The Silly Season Is Upon Us
“Conservatives” of the Tea Party variety are wandering the land and annoying people with their ignorance on display.
The first national leader of the Republican Party, Abraham Lincoln, gave them sage advice: “It is better to be silent, and be thought a fool, than to speak and remove all doubt.” It is a paraphrase of Proverbs 17:28, “Even a fool, when he holdeth his peace, is counted wise: and he that shutteth his lips is esteemed a man of understanding.”
Alas, the lure of the microphone is too much and the ignorance gushes forth.
Having screwed up the meaning of the Boston Tea Party [it was a protest against a corporate tax cut], now you have another citizen of Boston, the silversmith, Paul Revere, working for the British‽
I don’t think it’s great poetry, but Henry Wadsworth Longfellow did supply the narrative. I must conclude that a good portion of the people currently running for the Presidency of the United States have failed Sesame Street.
6 comments
It’s hard to believe when she talks like such a retard, but she’s right:
http://legalinsurrection.blogspot.com/2011/06/so-now-all-these-people-will-apologize.html
One could forgive the odd mistake but with Palin it seems that she is just one gaffe after another
That was interesting Frederick, but the presented narrative leaves off the other two riders who escaped, the fact there was no militia waiting because the militia and arms were at Concord, and the roadblock stopped Revere before Concord.
Dr Samuel Prescott actually avoided the roadblock and alerted the militia in Concord, who then marched towards Lexington to engage the British.
Revere knew well and good that the militia hadn’t been warned, and was BS-ing his interrogators. Revere’s job was to alert Sam Adams and John Hancock in Lexington.
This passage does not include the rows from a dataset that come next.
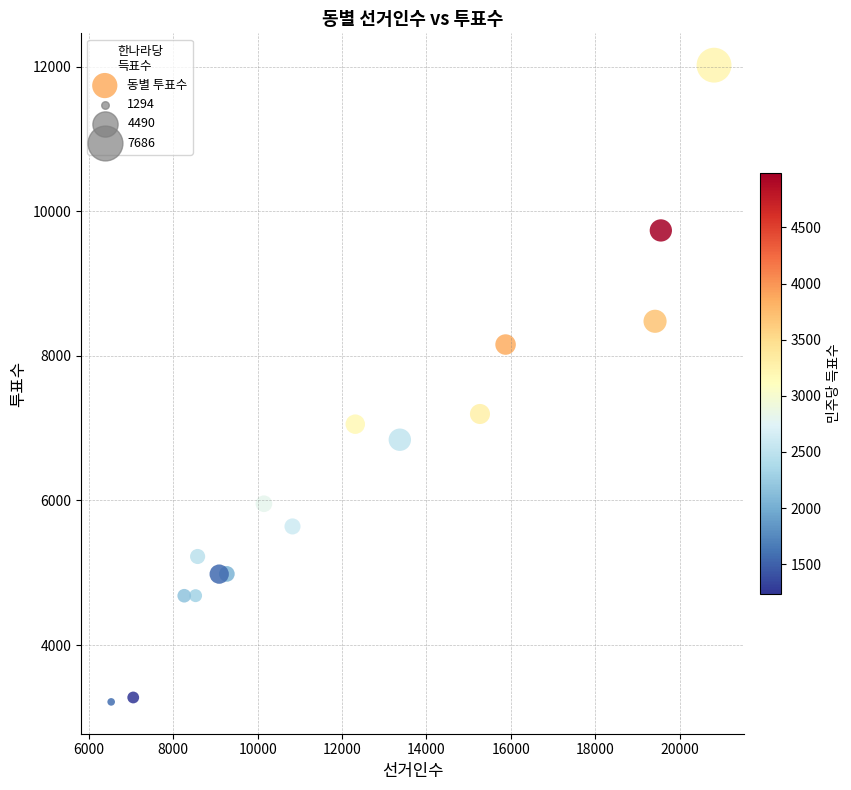

What is the range of Y values (max minus min)?

8811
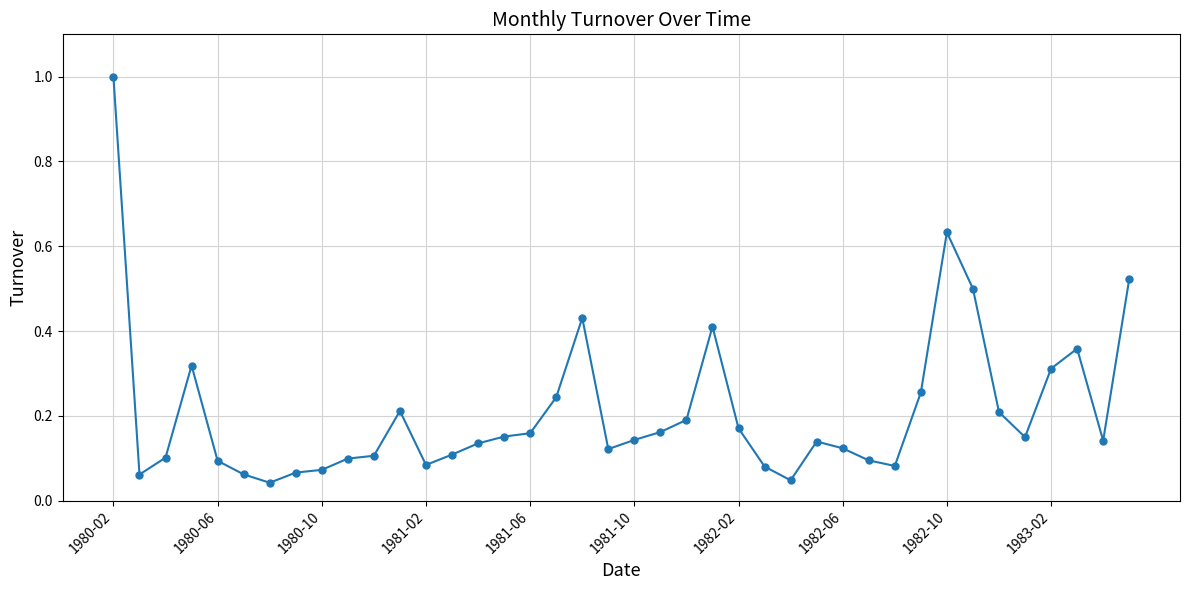

True or false: the data has more than 2 interior local peaks.

True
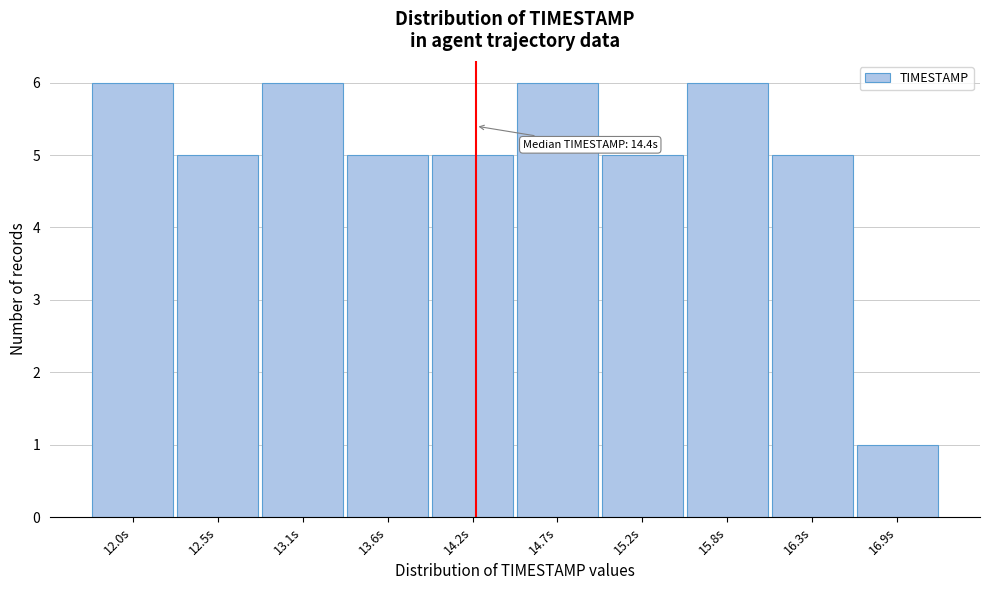

Reading left to right, transcribe all the data shown in this chart.

12.0s=6	12.5s=5	13.1s=6	13.6s=5	14.2s=5	14.7s=6	15.2s=5	15.8s=6	16.3s=5	16.9s=1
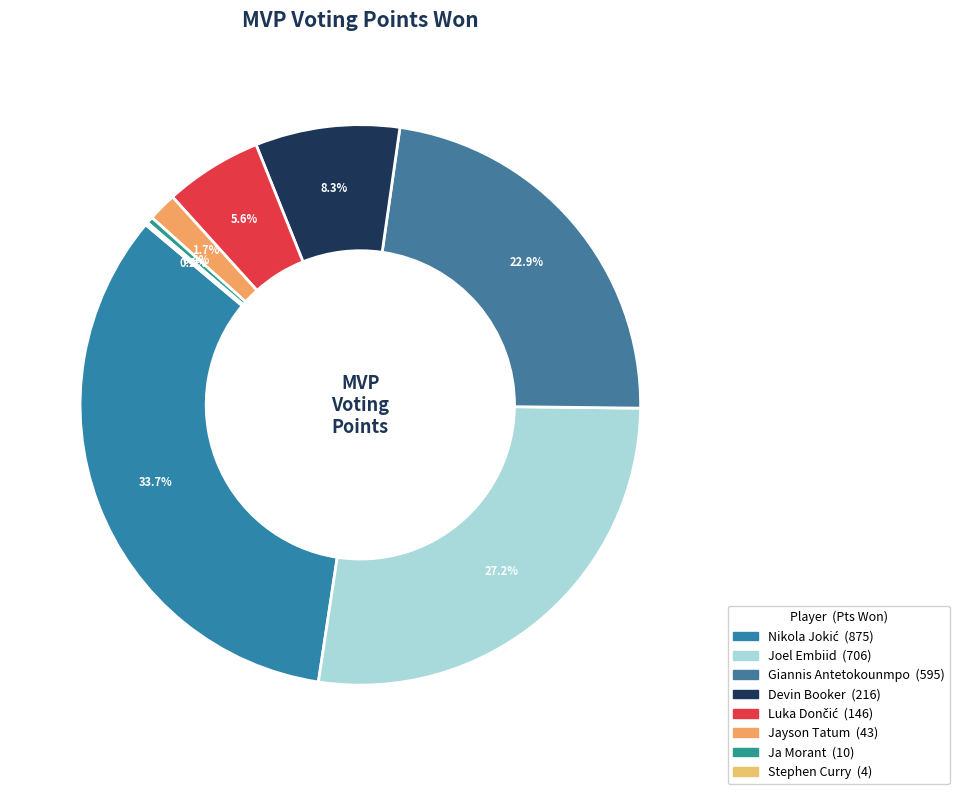

Does any single category account for the majority?

No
The ride from Lexington to Concord was a personal decision of Revere, Dawes, and Prescott.
Revere’s Ride was not critical because multiple riders were sent, no one individual was actually key to the alert. Dawes went to Lexington via a different route in case Revere was stopped. Prescott was on “personal business” in Lexington and wasn’t actually an official rider.
The poem is lacking in a lot of historical accuracy, but it is closer to the reality, than what the former governor of Alaska said.
Oh, Revere penned three different versions of the ride. He came out looking good in all of them, and Dawes and Prescott seem to have been forgotten. OTOH, he was an excellent silversmith, and his shift to copper in later years has provided a fine line of pots and pans. [The Revere works are still in Rome, NY]. Perhaps, most importantly, he understood public relations.
Frederick, I almost never write about the former governor, because I don’t think she is all that important, but when people attacked her for saying that you can see Russia from Alaska, I wrote a long piece pointing out that she was correct, that in fact, you can see Russia, at several points, from Alaska.
Alaska was a former Russian colony, and a form of Russian is still spoken in some areas. There are multiple commercial and cultural ties between Russia and Alaska.
I don’t just recklessly attack everything she says, but I am getting extremely tired of the so-called “conservatives” re-writing my family’s history to suit their prejudices. The official version of American history is already defective enough with all of the cheerleading in most high school textbooks, without another group distorting it further.
“… already defective enough with all of the cheerleading in most high school textbooks…”
… aided by the Texas SBOE, which no longer confines itself to curriculum fiction. If your kid is taught bullshit in Florida or California, it likely was first shoveled in Texas at a SBOE meeting.
I’m not sure schools will have the money for textbooks this year, so it is a secondary concern.